Itália em risco de perder organização do Euro 2032
A organização do Campeonato da Europa de 2032, partilhada entre Itália e Turquia, está em sério risco para os italianos devido ao atraso na modernização e construção de estádios. O alerta foi reforçado por Aleksander Ceferin, presidente da UEFA, que criticou duramente o estado das infraestruturas desportivas do país, ameaçando retirar a organização do torneio se não houver progressos significativos.
Numa entrevista à La Gazzetta dello Sport, Ceferin foi taxativo: «Têm das piores infraestruturas de futebol da Europa. Se os recintos não mudarem, o Euro 2032 não se jogará aí.» Estas palavras colocam uma enorme pressão sobre o governo italiano e a Federação Italiana de Futebol (FIGC) para acelerarem os processos, sob pena de uma humilhação nacional.

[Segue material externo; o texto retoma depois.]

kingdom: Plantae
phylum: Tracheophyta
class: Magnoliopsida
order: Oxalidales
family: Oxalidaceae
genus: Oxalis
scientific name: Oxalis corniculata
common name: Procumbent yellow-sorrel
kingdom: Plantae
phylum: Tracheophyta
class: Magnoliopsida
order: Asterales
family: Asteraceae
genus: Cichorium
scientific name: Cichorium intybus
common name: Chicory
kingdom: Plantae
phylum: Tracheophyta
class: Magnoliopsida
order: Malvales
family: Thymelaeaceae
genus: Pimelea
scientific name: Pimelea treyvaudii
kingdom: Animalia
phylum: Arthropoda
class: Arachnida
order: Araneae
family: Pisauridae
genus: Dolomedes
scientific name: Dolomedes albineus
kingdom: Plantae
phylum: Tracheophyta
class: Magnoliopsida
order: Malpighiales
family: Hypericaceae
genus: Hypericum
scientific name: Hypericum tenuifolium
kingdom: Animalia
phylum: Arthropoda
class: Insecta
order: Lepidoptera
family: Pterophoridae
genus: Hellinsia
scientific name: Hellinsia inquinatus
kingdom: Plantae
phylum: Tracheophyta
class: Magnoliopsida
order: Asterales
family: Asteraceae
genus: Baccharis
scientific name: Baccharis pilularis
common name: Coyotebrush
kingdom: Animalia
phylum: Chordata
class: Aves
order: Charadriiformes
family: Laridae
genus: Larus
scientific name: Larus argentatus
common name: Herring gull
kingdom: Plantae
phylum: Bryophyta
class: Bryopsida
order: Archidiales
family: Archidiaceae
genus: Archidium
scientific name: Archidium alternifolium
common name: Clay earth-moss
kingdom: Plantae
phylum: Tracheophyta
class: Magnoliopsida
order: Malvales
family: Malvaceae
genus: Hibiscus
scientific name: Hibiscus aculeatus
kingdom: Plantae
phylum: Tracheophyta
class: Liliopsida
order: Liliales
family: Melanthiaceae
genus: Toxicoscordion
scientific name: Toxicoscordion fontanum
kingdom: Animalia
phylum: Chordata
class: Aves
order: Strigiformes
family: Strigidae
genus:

Atualmente, apenas o Allianz Stadium, em Turim, cumpre os requisitos para acolher jogos do torneio. Todas as outras potenciais cidades-sede, como Roma, Milão, Bari, Bolonha, Cagliari, Florença, Génova, Nápoles, Palermo e Verona, enfrentam um impasse burocrático que tem impedido o arranque das obras. A situação é ainda mais preocupante quando comparada com a da Turquia, parceira na organização, que inaugurou múltiplos estádios modernos na última década e planeia mais construções e remodelações.
A FIGC tem vindo a solicitar apoio governamental, que tarda em chegar. Entre as propostas apresentadas estão a alocação de 1% das receitas das apostas desportivas para um fundo destinado a infraestruturas e formação, a criação de incentivos fiscais para a construção de estádios e centros de treino, e um fundo de private equity para transformar os recintos em ativos imobiliários rentáveis. Apesar da promessa de um fundo de 100 milhões de euros para os estádios do Euro 2032, a federação lamenta a falta de investimento público direto no futebol, ao contrário do que aconteceu com outros grandes eventos desportivos no país.
O tempo urge. Os municípios têm até julho para apresentar à FIGC documentação que comprove o avanço dos projetos. Em setembro, a federação terá de indicar à UEFA as cidades-sede propostas, e o início das obras está previsto para, o mais tardar, março de 2027. Para evitar o cenário de exclusão, o comissário extraordinário Massimo Sessa, que iniciou funções na passada sexta-feira, terá a missão de acelerar todo o processo e garantir que Itália cumpre os seus compromissos.